= One Drop Foundation =

Non-profit organization

One Drop was an international non-profit organization based in Montreal, created in 2007 by Cirque du Soleil founder Guy Laliberté, which is focused on water initiatives. In July 2026, the foundation announced it was laying off all staff and winding down operations.

== Arts and culture ==
One Drop uses circus arts, folklore, popular theatre, music, dance and visual arts to raise awareness of water-related issues.

== Projects ==
One Drop has projects in Latin America, India, Canada and Africa.

== Awards and recognition ==
One Drop has received the following recognition:
- 2019 Top 10 International Impact Charities as recognized by Charity Intelligence.
- 2015 "Water for Life" UN-Water Best Water Best Practices Award in the category “Best participatory, communication, awareness-raising and education practices”
- International Water Association Project Innovation Award in the Development category.

== Donations ==
Guy Laliberté has pledged to donate C$100 million to the organization over 25 years.

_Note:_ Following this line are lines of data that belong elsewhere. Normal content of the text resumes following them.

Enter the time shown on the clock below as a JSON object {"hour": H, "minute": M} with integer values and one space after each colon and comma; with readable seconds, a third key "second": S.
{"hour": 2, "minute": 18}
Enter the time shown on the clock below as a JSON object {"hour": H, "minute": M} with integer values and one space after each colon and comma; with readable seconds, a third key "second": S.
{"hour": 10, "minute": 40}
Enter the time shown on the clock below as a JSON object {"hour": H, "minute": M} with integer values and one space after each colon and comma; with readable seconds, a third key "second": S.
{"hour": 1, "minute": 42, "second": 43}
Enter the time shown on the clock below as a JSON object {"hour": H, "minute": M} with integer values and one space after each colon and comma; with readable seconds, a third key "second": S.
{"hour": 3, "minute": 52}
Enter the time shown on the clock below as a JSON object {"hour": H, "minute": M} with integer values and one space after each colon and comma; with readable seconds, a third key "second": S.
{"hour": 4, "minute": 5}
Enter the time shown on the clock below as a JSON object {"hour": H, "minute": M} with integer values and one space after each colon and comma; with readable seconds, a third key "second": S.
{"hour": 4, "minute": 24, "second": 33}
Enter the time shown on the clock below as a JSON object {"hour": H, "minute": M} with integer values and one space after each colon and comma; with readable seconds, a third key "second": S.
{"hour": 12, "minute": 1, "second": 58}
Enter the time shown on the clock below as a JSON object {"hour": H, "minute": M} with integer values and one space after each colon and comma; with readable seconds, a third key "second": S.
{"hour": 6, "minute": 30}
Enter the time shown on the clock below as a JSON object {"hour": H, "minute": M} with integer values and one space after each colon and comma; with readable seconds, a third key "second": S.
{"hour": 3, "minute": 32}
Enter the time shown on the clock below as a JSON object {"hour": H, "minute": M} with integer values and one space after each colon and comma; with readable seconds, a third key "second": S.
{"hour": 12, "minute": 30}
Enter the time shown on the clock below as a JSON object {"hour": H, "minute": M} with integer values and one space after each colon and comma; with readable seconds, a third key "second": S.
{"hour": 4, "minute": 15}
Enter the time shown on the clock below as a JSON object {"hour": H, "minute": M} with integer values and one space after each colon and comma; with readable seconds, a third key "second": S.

In its 2012 Annual Report, One Drop reported raising nearly $52 million over the previous five years. Funds were allocated to programs designed to provide permanent safe water to over 340,000 people.

== Poker ==

In 2011, Laliberté teamed with Caesars Entertainment, owner of the World Series of Poker (WSOP), to launch the Big One for One Drop, a $1-million buy-in poker tournament to benefit the organization. The Big One and other charity tournaments would be held within the larger WSOP series of tournaments held each summer in Las Vegas. In early 2023, the One Drop Foundation entered into a new partnership with the World Poker Tour to host charity poker tournaments in Las Vegas and across the world, with a portion of each player’s buy-in going to the One Drop Foundation.